Fortescue Metals Group confirmed today that one of its Auto Haulage System (AHS) trucks reversed into another parked AHS truck at slow speed on Monday night.
According to reports in The West Australian, the back corner of the reversing truck smashed into the cab of the stationary truck. It is believed the incident may have occurred after a dropout in Wi-Fi coverage which facilitates the transfer of data from the truck to the communications centre.
Fortescue Metals said in a statement that no one was hurt or at risk of being injured in Monday’s incident.
“This was not the result of any failure of the autonomous system,” Fortescue Chief Executive Elizabeth Gaines said in the statement.
The media release confirmed that “No manned vehicles or people were involved and its AHS trucks have safely travelled more than 24.7 million kilometres since 2012.”
FMG also confirmed that it is conducting a full investigation into the incident and will make details of the failure known to industry stakeholders and regulators.
Mesh network issues being investigated
Like all engineered systems, vulnerabilities and risks with systems are ever present and theoretically should be engineered out to remove those risks, however, many mesh network engineers have identified that failures can still occur in mesh networks for a variety of complex reasons. FMG says it’s investigating why the mesh network breakdown occurred.
For now, Fortescue will move on
FMG’s investigation will be one to watch by the industry. AMSJ suspects that as autonomous systems evolve at a rapid rate, incidents of this ilk will also continue to evolve in complexity.

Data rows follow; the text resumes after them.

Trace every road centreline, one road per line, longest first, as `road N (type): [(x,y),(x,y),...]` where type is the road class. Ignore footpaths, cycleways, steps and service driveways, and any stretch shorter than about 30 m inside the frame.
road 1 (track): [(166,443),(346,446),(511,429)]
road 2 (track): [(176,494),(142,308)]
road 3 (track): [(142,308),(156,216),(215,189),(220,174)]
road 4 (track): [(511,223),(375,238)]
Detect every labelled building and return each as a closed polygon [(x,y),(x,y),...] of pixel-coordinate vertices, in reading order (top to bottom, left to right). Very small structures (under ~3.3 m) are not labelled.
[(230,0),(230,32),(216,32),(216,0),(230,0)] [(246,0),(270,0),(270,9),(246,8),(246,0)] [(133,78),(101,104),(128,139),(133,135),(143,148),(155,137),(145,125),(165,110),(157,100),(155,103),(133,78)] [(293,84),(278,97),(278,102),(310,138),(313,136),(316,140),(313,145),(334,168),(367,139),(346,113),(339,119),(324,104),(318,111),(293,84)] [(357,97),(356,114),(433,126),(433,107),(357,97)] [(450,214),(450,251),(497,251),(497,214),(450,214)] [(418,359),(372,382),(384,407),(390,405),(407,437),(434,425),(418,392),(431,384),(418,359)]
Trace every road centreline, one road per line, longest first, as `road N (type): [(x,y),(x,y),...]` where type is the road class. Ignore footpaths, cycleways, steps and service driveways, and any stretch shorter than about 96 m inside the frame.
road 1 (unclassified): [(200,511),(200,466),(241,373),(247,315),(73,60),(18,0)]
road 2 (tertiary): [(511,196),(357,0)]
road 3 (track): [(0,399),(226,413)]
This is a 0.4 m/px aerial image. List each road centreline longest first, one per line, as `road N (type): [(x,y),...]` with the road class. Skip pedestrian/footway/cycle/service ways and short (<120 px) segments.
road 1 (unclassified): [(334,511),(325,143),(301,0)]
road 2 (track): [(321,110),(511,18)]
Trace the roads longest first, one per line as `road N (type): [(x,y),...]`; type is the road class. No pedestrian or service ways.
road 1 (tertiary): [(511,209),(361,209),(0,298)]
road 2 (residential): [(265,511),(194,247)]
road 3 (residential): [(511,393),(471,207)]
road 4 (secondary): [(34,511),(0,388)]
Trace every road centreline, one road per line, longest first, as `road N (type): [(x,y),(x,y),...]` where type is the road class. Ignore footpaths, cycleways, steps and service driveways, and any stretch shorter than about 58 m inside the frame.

When a driver traditionally reversed into another vehicle in the past, the investigation was typically quite concise with causative factors quite clear. There wasn’t a need to check the amount of data being transferred through an ever-evolving and ageing mesh network that may have an increasing nodal failure rate. There wasn’t a need to check the efficacy of a sensor network, the speed of the packets of data or the actions of a controller in a control room. The times are a changing!